Oatmeal Raisin Energy Bites (No Bake)

These oatmeal raisin energy bites were originally published in January 2013. The post has been updated as of May 30, 2018 with new photos, text and improved recipe instructions!

It’s snack attack time! Because we need to be prepared when the “I’m about to cook dinner but I’m so hungry right now” munchies hit.

Chewy, wholesome and simple oatmeal raisin energy bites! This no bake snack is packed with healthier ingredients and tastes like an oatmeal raisin cookie! Gluten free and easy to make!

Yes, you know exactly what I mean. Because I’m pretty sure that we all have most certainly been there.

And we need to have healthier options on hand so that we don’t stuff a cookie into our face and call it a day. <— Truth.

SO! I bring you something that tastes like a cookie but is definitely a bit more wholesome. Made with just a few simple ingredients like almond butter, walnuts, oats and flaxseed, these delightful little bites will satisfy those cravings and hold you over until dinner is actually on the table.

And don’t you worry. They also have raisins, cinnamon and vanilla to make them taste like the oatmeal raisin cookies we all know and love.

Now. Do you have to eat these as a snack before dinner? Of course not! We also love them as a quick little boost before or after a workout, as a nighttime sweet treat or as a grab and go snack while running a bazillion errands around town. They work on all fronts.

And with just about 20 minutes of hands on time to make, there’s no reason not to run into the kitchen and whip up a batch of these pop-able bites asap!

No bake oatmeal raisin energy bites! This healthy snack is made with almond butter, oats, walnuts and flaxseed. Simple to make and tastes like an oatmeal raisin cookie!

So, let’s move on to a few tips & tricks for these oatmeal raisin energy bites:

  1. First things first. The prep time listed down below does not include time for the mixture to chill in the fridge before rolling into balls. It only includes the hands on / active time for the recipe.
  2. A cookie scoop will be your best friend for these bites. It makes the process of forming the mixture into balls much quicker and you’ll wind up with bites that are all about the same size.
  3. If you find that the “dough” is really sticking to your hands when forming into balls, give them a quick rinse under cold water and then shake dry. It won’t stick as much if your hands are clean and slightly wet!
  4. If needed for your diet, be sure to use certified gluten free oats.
  5. And finally, let’s talk about the almond butter. I’d encourage you to use a no-stir almond butter (or be absolutely sure to stir yours together really really well before using – you don’t want it to be super drippy for this recipe!). This will ensure that the consistency of the “dough” is just right.

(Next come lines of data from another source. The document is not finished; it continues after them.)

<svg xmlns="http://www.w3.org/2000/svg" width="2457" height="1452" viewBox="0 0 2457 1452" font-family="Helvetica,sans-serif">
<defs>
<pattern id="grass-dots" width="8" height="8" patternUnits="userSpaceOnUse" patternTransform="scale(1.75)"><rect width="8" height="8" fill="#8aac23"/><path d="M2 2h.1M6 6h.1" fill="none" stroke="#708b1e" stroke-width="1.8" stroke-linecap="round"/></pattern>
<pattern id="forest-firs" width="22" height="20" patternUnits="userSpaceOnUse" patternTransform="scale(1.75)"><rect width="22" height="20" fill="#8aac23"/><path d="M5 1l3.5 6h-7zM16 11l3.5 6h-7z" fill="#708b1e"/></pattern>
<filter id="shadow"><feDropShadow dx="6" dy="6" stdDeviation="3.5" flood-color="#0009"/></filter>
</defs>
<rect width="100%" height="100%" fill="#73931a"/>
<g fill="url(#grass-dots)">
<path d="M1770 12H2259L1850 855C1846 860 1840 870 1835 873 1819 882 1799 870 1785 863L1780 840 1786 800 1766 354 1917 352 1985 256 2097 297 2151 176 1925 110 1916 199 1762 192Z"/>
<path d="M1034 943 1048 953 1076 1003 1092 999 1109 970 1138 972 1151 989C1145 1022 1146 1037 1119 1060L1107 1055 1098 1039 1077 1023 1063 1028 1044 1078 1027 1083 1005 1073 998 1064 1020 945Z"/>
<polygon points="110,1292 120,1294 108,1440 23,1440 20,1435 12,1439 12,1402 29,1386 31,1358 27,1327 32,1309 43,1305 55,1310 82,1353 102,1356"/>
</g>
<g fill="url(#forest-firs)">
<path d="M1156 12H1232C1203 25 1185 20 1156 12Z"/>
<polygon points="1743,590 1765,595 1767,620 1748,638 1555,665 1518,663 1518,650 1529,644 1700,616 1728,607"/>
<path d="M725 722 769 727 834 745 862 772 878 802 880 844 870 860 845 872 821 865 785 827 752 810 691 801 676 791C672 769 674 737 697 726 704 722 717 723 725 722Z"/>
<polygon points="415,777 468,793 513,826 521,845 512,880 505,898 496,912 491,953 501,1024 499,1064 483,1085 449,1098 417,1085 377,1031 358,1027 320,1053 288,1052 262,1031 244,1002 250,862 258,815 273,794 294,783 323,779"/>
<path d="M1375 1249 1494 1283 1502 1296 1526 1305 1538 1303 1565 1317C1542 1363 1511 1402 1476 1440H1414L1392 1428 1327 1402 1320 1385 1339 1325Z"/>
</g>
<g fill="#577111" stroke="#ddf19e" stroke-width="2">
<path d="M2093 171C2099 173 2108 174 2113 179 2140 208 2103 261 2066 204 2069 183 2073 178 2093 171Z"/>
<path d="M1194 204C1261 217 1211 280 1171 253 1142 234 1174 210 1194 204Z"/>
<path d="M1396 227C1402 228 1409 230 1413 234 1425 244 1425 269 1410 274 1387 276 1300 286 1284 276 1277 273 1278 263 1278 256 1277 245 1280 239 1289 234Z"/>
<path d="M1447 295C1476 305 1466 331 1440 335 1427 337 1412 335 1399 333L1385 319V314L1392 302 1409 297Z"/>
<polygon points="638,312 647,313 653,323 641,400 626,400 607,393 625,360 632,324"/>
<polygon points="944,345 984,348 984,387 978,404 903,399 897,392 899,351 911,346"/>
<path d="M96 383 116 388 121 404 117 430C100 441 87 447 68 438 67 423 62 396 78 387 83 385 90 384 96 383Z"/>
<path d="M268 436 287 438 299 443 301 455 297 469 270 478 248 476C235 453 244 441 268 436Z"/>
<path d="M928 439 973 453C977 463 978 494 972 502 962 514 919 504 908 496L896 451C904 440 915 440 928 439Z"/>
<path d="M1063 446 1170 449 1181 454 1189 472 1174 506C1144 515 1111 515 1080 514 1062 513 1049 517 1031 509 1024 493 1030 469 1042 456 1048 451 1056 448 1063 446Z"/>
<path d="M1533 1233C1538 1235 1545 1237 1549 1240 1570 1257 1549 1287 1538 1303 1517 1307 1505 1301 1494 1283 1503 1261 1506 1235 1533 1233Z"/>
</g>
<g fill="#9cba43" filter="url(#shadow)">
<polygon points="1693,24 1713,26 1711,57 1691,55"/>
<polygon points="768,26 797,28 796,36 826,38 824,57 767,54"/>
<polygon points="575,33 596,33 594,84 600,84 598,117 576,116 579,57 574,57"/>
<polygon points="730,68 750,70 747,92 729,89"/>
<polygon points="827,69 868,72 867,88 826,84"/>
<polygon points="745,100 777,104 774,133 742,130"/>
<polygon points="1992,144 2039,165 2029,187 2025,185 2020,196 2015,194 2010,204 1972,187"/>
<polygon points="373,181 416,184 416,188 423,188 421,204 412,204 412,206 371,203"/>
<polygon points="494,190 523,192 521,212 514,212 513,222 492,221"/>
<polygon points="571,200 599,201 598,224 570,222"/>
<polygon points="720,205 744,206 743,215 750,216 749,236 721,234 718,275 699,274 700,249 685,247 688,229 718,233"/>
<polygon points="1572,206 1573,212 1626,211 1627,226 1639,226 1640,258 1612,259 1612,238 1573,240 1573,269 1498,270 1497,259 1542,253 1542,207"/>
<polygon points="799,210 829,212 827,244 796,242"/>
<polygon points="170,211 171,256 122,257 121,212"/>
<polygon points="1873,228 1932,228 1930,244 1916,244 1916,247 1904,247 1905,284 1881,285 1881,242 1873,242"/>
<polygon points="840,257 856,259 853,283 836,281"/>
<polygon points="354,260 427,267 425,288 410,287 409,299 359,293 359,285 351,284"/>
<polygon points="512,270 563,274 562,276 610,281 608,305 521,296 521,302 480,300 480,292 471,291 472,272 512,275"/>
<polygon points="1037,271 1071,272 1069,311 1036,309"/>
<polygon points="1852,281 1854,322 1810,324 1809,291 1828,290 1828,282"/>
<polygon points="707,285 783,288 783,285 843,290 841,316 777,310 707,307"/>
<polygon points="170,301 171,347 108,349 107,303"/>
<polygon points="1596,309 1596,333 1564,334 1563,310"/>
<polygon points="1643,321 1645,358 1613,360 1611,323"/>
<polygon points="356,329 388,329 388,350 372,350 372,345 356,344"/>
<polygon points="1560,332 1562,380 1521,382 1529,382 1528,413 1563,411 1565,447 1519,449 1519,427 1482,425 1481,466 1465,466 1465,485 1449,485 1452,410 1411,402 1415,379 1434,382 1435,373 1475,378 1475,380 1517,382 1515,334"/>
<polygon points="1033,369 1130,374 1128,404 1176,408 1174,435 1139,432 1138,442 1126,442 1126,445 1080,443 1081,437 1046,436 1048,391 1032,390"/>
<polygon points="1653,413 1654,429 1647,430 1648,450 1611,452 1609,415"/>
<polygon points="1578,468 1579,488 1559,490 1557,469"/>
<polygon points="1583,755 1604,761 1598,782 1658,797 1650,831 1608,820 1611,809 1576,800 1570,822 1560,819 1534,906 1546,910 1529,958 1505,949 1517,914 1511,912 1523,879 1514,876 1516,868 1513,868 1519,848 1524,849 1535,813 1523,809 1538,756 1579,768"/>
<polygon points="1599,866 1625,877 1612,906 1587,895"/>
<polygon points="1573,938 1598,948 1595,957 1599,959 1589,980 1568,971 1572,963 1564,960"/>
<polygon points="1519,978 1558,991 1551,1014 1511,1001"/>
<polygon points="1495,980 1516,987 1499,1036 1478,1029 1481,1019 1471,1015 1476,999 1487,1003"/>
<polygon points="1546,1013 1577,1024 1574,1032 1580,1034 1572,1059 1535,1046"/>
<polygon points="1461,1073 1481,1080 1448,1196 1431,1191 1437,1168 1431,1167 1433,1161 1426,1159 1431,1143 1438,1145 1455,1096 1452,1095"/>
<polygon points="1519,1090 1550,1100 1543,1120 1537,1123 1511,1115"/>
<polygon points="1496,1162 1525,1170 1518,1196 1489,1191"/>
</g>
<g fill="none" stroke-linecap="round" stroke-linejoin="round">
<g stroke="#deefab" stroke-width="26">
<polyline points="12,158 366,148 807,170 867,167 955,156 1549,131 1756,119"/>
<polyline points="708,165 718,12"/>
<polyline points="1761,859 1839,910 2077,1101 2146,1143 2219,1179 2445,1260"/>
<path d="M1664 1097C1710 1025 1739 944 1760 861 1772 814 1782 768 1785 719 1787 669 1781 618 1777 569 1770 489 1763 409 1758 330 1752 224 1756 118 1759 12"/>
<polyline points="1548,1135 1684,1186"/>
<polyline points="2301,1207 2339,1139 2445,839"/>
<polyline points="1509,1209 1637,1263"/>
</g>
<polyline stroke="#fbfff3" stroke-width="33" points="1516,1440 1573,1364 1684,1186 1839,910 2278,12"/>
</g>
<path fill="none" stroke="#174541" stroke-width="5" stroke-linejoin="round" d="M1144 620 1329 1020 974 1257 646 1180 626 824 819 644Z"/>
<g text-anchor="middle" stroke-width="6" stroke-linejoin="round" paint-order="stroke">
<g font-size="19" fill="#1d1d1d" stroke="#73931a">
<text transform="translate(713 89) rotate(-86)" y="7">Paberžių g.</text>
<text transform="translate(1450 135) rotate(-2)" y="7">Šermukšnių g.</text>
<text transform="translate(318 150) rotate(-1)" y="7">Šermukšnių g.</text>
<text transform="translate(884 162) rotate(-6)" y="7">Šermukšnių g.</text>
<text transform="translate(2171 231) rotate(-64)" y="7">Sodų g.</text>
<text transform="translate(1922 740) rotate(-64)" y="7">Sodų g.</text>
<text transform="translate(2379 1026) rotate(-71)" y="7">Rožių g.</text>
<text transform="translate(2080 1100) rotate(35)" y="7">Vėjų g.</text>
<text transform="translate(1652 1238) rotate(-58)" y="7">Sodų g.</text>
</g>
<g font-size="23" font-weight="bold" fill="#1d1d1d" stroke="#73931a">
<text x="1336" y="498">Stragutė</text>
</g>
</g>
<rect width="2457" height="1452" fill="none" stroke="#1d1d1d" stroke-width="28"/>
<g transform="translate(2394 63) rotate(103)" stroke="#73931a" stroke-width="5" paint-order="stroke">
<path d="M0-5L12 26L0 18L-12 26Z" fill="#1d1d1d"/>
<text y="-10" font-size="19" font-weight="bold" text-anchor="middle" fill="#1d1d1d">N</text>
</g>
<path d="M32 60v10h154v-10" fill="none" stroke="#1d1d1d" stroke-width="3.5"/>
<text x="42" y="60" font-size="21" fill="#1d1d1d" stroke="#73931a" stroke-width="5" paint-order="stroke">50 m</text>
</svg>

So. Need more ideas for those pesky before dinner munchies? These banana bread breakfast cookies and these chocolate peanut butter energy bites are reader favorites!

These oatmeal raisin energy bites are perfect for snacking! Made with almond butter, oats and walnuts, they are a healthier treat that tastes like an oatmeal raisin cookie! Gluten free and no bake!

Yield: about 30 bites

Oatmeal Raisin Energy Bites (No Bake)

Prep Time: 20 minutes

Cook Time: 0 minutes

Total Time: 20 minutes

Chewy, wholesome and simple oatmeal raisin energy bites! This no bake snack is packed with healthier ingredients and tastes like an oatmeal raisin cookie! Gluten free and easy to make!

Did you make this recipe?

Ingredients:

  • 1 cup old-fashioned rolled oats
  • ¾ cup ground raw walnuts (or very finely chopped)*
  • ½ cup ground flaxseed
  • ½ cup raisins, roughly chopped
  • ½ teaspoon ground cinnamon
  • ½ cup creamy almond butter
  • ⅓ cup honey
  • 1 teaspoon vanilla extract

Directions:

  1. In a large bowl, stir together the oats, walnuts, flaxseed, raisins and cinnamon. Add in the almond butter, honey and vanilla and mix until well combined (it will take a bit of arm power!). Transfer the bowl to the refrigerator and let chill for 35 to 45 minutes.
  2. Roll the chilled dough into balls about 1-inch in size (a small cookie scoop works great here!). Store the balls in an airtight container in the refrigerator for up to 1 to 2 weeks.

*Place raw walnuts (about a scant 1 cup) in the bowl of a small food processor and process until very finely chopped / ground – be careful not to go so far that it starts to turn into a paste!! Alternatively – if you are planning to chop your walnuts by hand, make sure you chop them very fine. You’ll likely have trouble forming the mixture into balls if the pieces are too large!